#### Extracted text

Paths from .egg file not working (os.path.dirname) - python

I have a Scrapy spider that is using gettext to translate some strings. The localization files is stored in /locale/.
When I load the translation I do it with the following code:
t = gettext.translation('sv', localedir=LOCALE_DIR, languages=['sv'])
LOCALE_DIR is set in settings.py with the following code:
import os
BASE_DIR = os.path.dirname(os.path.dirname(__file__))
LOCALE_DIR = os.path.join(BASE_DIR, 'locale')
This works great when I run the code locally with scrapy crawl spider. But when I deploy it to scrapyd, it generates an .egg file and the localization files can no longer be found. When I print the LOCALE_DIR from the deployed version. It gives me /tmp/condobot-1428391146-4QuH3E.egg/locale.
I guess this is the reason why the files can not be found. The path is a subfolder of a file, which does not make sense. What I expected was that the .egg file would be extracted into a folder, and the path would point to /tmp/condobot-1428391146-4quh3e/locale.
Is there another, better way of setting the path to LOCALE_DIR than the way that I currently do it? I have also tried setting it to locale without any better results.
EDIT: I do use a setup.py file with the following code:
from setuptools import setup, find_packages
setup(
name = 'project',
version = '1.0',
packages = find_packages(),
entry_points = {'scrapy': ['settings = condobot.settings']},
package_data = {
# If any package contains *.txt or *.rst files, include them:
'': ['*.mo', '*.po', '*.txt'],
},
)
I also tried using the following setup.py with a MANIFEST.in file:
from setuptools import setup, find_packages
setup(
name = 'project',
install_requires = ['distribute'],
version = '1.0',
packages = find_packages(),
entry_points = {'scrapy': ['settings = condobot.settings']},
include_package_data = True,
zip_safe = False,
)
MANIFEST.in
recursive-include locale *
recursive-include condobot/locale *
My file structure looks like this:
- condobot
- locale
- sv
- LC_MESSAGES
sv.mo
pipelines.py
settings.py
- locale
- sv
- LC_MESSAGES
sv.mo
MANIFEST.in
requirements.txt
scrapy.cfg
setup.py
(I have placed the /locale/ folder both in / and in /condobot/ just to make sure that the path is not wrong.)

########
#### Records

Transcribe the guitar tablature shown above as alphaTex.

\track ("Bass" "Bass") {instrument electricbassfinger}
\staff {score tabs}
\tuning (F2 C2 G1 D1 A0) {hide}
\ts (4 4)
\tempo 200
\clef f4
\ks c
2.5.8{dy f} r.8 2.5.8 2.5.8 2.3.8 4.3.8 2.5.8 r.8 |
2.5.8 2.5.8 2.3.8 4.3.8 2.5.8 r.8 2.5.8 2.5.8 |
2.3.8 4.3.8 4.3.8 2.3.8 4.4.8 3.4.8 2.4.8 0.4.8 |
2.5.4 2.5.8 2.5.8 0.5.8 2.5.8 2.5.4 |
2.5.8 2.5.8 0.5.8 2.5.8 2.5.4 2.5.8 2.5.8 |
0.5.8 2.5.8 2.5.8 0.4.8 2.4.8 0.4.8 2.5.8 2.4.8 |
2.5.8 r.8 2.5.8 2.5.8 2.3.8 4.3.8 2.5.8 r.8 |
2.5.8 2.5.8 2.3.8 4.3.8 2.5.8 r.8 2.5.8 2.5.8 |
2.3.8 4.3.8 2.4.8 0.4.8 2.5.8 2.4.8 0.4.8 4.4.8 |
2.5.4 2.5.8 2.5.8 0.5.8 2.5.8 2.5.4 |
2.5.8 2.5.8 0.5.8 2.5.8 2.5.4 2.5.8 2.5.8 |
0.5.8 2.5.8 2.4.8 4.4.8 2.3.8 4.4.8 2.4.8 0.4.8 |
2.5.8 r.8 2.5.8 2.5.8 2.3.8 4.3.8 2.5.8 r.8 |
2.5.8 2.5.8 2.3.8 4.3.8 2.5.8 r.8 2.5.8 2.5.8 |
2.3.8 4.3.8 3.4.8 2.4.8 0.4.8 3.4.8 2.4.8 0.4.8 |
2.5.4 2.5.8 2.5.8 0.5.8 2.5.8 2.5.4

########

Set tasks ▸
**a.** Summarize the post about .egg file paths in two sentences.
**b.** From the post about .egg file paths, quote the passage between "LOCALE_DIR = os.path.join(BASE_DIR, 'locale')" and "point to /tmp/condobot-1428391146-4quh3e/locale.", inclusive.

Results by task ▸
**a.** A Scrapy spider loads gettext translations from a LOCALE_DIR built with os.path.dirname, which works when run locally but fails after deployment to scrapyd, where the path points inside a generated .egg file under /tmp. The writer asks for a better way to set LOCALE_DIR, noting that setting it to locale did not help and describing a setup.py with package_data, another setup.py with a MANIFEST.in file, and locale folders placed both in / and in /condobot/.

**b.**
LOCALE_DIR = os.path.join(BASE_DIR, 'locale')
This works great when I run the code locally with scrapy crawl spider. But when I deploy it to scrapyd, it generates an .egg file and the localization files can no longer be found. When I print the LOCALE_DIR from the deployed version. It gives me /tmp/condobot-1428391146-4QuH3E.egg/locale.
I guess this is the reason why the files can not be found. The path is a subfolder of a file, which does not make sense. What I expected was that the .egg file would be extracted into a folder, and the path would point to /tmp/condobot-1428391146-4quh3e/locale.